We have outlined a conceptual model for assessing all aspects of the impact of ACPs on the societies that they serve. We describe how the application of this model through a mixed-methods approach can produce a spectrum of evidence on societal impact that will vary from highly quantified (e.g., economic effects) to qualitative (e.g., social capital and some aspects of place effects). What might be the value of this evidence? At the national level, it can be used to demonstrate the importance of ACPs to national economies and their contribution to wider social goals. This, then, strengthens the case for policies that sustain these partnerships rather than those that might weaken them as the unintended consequences of reform to funding streams for individual aspects of mission.

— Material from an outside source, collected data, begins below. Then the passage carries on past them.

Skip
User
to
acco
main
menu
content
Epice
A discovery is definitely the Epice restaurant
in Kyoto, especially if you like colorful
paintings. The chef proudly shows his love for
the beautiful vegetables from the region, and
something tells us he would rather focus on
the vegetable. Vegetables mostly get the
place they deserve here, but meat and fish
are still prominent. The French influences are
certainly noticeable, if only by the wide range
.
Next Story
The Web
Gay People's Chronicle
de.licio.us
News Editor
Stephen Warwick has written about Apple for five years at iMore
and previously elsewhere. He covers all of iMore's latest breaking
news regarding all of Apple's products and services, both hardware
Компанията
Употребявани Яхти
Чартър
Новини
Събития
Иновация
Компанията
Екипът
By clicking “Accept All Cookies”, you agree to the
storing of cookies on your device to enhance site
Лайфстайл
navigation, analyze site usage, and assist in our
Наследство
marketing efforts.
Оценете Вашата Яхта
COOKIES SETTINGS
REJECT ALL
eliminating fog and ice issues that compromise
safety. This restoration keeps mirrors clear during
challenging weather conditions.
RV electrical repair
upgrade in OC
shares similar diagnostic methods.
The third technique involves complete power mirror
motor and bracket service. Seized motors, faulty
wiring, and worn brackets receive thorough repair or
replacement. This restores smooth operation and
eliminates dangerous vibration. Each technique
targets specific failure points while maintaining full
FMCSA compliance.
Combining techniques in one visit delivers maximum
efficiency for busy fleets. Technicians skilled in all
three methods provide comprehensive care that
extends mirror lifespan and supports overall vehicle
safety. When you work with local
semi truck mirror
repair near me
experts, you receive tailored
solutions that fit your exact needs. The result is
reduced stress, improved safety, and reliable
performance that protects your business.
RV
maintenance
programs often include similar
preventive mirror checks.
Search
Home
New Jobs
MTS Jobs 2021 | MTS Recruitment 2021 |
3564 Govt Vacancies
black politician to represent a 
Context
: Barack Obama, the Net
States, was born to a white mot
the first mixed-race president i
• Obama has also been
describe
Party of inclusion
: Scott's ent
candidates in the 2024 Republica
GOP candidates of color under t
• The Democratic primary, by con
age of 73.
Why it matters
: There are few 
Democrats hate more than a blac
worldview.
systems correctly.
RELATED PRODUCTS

At the more local level, evidence of positive social and economic effects will strengthen the perception of centers as key partners with local authorities and other agencies responsible for economic development, regeneration, employment, and other social objectives. This, in turn, may lead to success in obtaining grant funding, physical development permissions, and other practical means of support.

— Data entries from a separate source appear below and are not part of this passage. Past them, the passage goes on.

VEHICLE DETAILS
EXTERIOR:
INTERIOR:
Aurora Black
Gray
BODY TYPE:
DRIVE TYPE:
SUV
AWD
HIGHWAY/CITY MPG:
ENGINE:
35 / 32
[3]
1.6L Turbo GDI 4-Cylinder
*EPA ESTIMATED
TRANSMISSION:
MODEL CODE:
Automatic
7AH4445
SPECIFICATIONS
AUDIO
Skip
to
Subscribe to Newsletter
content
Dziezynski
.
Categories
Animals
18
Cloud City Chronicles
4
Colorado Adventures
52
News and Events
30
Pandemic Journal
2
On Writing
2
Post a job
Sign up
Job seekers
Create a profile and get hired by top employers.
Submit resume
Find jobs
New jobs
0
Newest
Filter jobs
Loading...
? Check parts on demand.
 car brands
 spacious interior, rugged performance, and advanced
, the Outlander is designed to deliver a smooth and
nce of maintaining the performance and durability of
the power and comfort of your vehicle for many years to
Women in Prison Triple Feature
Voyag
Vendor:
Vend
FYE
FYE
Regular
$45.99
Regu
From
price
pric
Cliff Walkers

The main limitations of the model proposed at present are twofold. First, some could argue that it simply aggregates the impact of university and clinical enterprise without conclusively demonstrating the added value of partnership. To test this, some form of paired comparison between academic and nonacademic hospitals might be attempted. Second, it would strengthen the model if methods could be developed for quantifying effects in some of the domains, for example, a measure of the institutional contribution to the formation of social capital.
We developed the model described in a British context, using British terminology and reflecting UK public policy goals. This raises the question of its transferability to other national settings. ACPs exist in most developed countries, sharing the tripartite mission as well as common concerns.18 As a result, although some local adjustments may be needed, we are confident that the approach we have described is likely to be highly transferable to other national settings.
The authors acknowledge the support of the Association of UK University Hospitals and Council of Heads of Medical Schools, who provided funding for the study on which this article is based.